U.S. group urges focus on China state-owned companies
The United States should focus less on China's currency practices and more on the threat to U.S. companies posed by Beijing's support for state-owned enterprises, a business group said on Monday.
China has used regulatory and other barriers to promote domestic champions in high-tech areas such as electric cars, green energy and high-speed rail, officials with the American Chamber of Commerce in China told Reuters.
Many state-owned firms are of a scale now that they can expand internationally and can win business from American companies and other foreign firms, not only in China but potentially overseas, said Ted Dean, the group's chairman.
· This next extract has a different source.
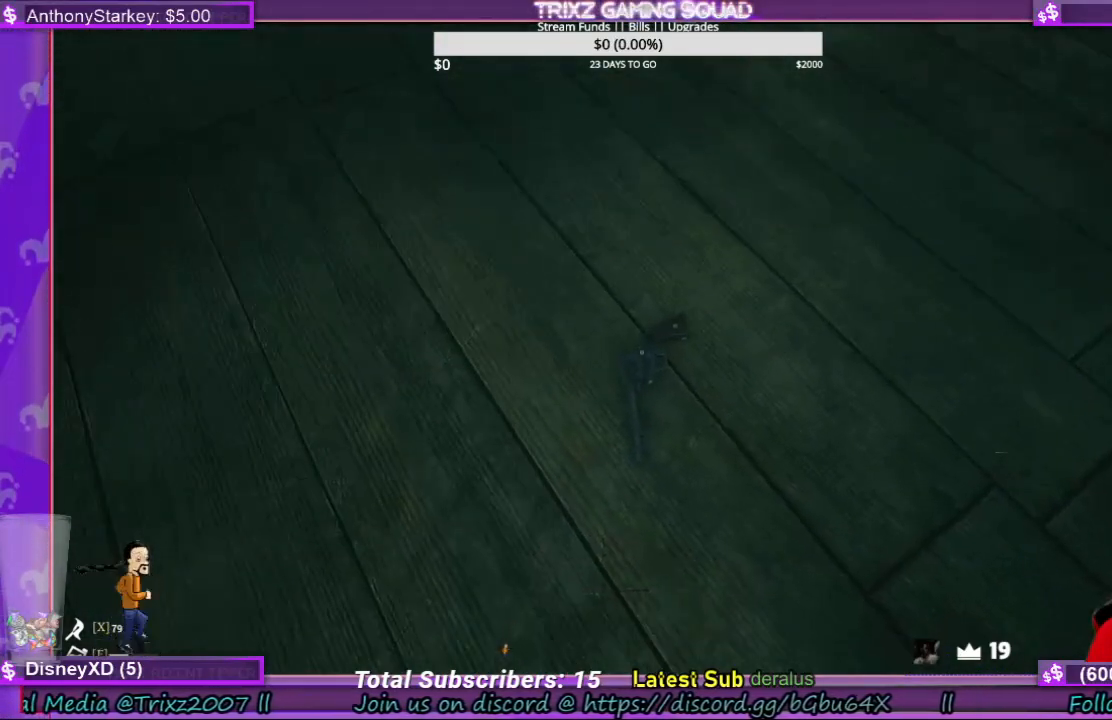
{"keys": [], "mouse": [], "events": [[100, "mouse_left", "down"], [167, "mouse_left", "up"]]}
Instead of pressuring China to raise the value of its yuan currency against the dollar, the United States should be going after market access barriers that prevent American companies from competing fairly in Chinese market, Dean said.
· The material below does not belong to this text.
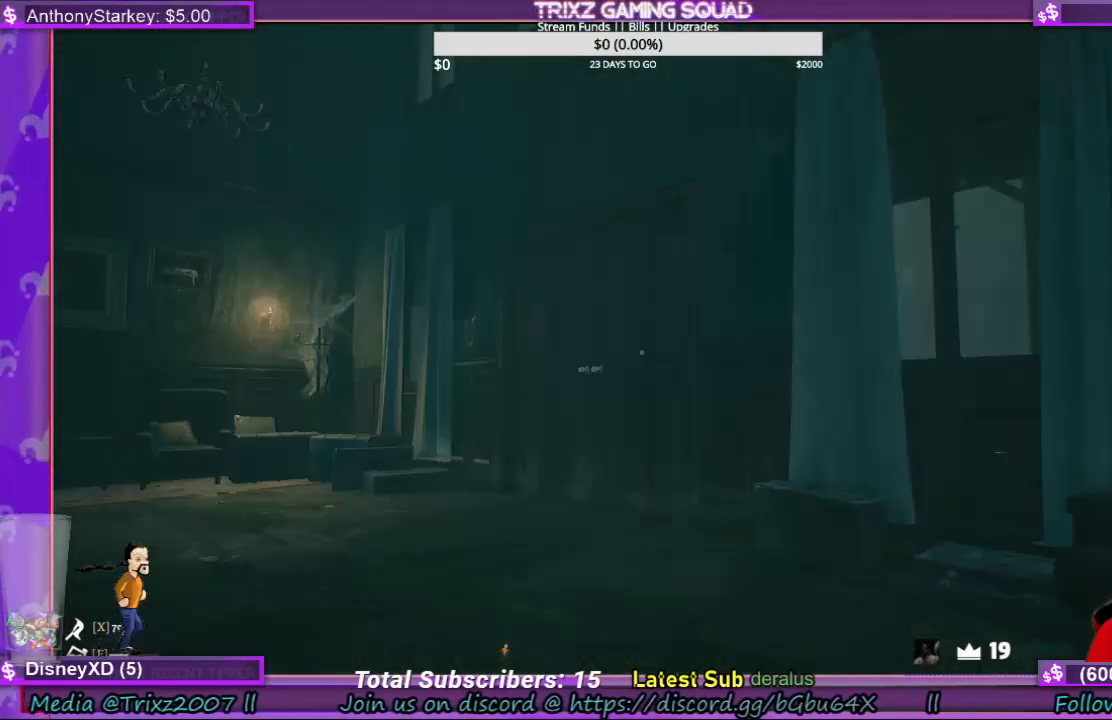
{"keys": [], "mouse": [], "events": []}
China, for its own internal reasons, already recognizes it need to revalue the yuan even if it is not moving as quickly as the United States would like, he added.
The business group is in Washington to meet with members of Congress and the Obama administration before high-level U.S.-China talks next week on economic and geopolitical concerns. U.S. frustrations over China's exchange rate policies are expected on the agenda, with Congress threatening once again to pass legislation to force Beijing to revalue.
Many U.S. lawmakers accuse China of deliberately undervaluing its currency to give its companies an unfair price advantage in international trade.
That's a dangerous preoccupation because by focusing on that issue they allow China to get away with a hundred other industrial policies that are probably more disturbing for American business, said James McGregor, a senior counselor at APCO Worldwide who advises the American Chamber.
It takes the focus off the big picture and looks for a simple answer to a complicated question, McGregor said.
China uses a number of discriminatory policies aimed at promoting domestic innovation that prevent foreign companies from competing on a level playing field against Chinese companies, the industry officials said.
With China's entry into the World Trade Organization nearly a decade ago, it's past time for China to return to a policy of opening markets, said Christian Murck, president of the American Chamber of Commerce in China.
With respect to state-owned enterprises, one of the most things would be for them to join the WTO Government Procurement Agreement.
That pact requires countries to treat foreign suppliers of goods and services for the public sector as favorably as domestic companies and requires laws and regulations related to government procurement be transparent and fair.
The United States and China should also finish long-delayed talks on a bilateral investment treaty, he said.
A major U.S. government effort to boost the competitiveness of American industry would also help, Murck said.